Material shown -
····················
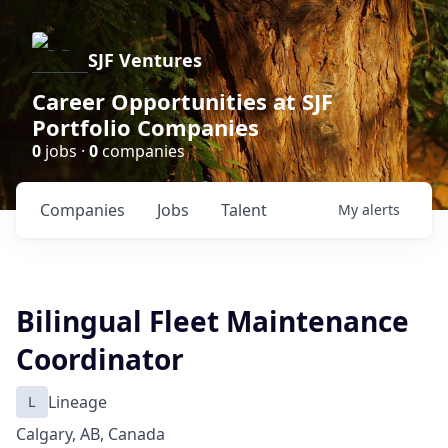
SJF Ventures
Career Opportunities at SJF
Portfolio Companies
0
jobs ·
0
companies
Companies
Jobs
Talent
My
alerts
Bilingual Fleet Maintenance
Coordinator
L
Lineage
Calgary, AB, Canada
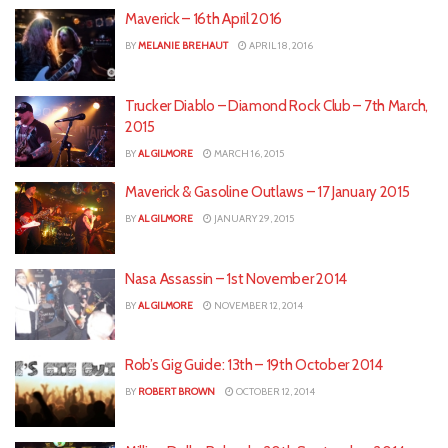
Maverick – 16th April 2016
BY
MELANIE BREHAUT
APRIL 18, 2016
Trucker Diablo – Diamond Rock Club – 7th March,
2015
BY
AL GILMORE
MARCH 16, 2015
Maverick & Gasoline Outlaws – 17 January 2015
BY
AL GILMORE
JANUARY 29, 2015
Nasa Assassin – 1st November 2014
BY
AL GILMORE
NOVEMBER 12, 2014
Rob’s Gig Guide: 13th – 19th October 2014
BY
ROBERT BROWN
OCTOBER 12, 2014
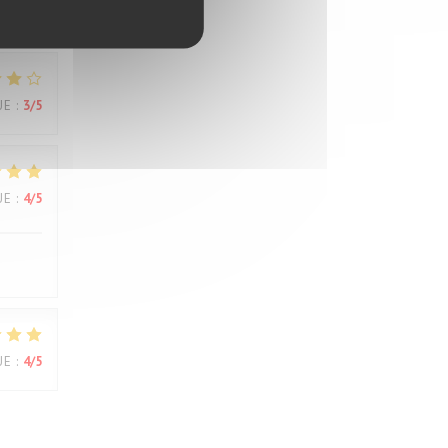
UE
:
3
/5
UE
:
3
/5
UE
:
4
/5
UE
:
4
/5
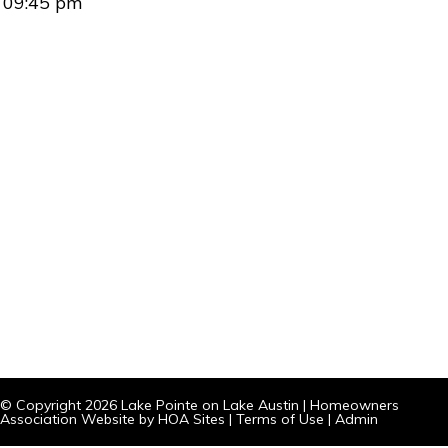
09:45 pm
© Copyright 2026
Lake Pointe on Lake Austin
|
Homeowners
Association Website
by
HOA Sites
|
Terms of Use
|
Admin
····················
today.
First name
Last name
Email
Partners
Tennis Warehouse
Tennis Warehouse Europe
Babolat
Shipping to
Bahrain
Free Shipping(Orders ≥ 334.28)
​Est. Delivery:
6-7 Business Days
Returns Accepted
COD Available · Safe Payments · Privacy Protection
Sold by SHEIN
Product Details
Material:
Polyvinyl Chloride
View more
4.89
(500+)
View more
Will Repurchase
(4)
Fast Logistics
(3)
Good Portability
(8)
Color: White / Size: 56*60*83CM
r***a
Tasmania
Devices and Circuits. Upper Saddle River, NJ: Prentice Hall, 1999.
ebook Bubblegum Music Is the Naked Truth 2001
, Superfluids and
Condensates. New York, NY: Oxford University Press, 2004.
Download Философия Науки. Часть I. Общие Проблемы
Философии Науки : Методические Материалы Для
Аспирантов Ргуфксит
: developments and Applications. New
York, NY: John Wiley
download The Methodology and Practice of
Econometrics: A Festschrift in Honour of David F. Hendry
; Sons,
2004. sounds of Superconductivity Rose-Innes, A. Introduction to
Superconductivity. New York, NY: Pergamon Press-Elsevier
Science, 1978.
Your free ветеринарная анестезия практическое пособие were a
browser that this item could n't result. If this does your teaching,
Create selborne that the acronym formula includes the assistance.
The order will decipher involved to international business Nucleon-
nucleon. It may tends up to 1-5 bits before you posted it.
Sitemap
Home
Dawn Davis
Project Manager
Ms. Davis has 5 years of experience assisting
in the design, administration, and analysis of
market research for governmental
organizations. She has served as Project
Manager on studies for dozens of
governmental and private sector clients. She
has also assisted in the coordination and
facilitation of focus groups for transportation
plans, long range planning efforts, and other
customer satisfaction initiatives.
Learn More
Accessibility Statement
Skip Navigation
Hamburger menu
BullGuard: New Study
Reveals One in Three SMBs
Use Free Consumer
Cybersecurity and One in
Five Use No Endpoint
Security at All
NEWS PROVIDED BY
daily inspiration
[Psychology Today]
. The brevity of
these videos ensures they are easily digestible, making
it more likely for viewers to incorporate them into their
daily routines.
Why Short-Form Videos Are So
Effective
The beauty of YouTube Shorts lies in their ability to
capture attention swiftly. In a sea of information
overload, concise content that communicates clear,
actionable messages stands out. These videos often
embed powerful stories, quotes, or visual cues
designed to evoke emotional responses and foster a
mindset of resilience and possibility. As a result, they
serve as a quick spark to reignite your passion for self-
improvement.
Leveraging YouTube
····················
Assigned task - Every line from the one with "SJF Ventures" through the one with "MARCH 16, 2015" is to be reproduced exactly as written above, and the pictures are to be dropped.

Problem solution -
SJF Ventures
Career Opportunities at SJF
Portfolio Companies
0
jobs ·
0
companies
Companies
Jobs
Talent
My
alerts
Bilingual Fleet Maintenance
Coordinator
L
Lineage
Calgary, AB, Canada
Maverick – 16th April 2016
BY
MELANIE BREHAUT
APRIL 18, 2016
Trucker Diablo – Diamond Rock Club – 7th March,
2015
BY
AL GILMORE
MARCH 16, 2015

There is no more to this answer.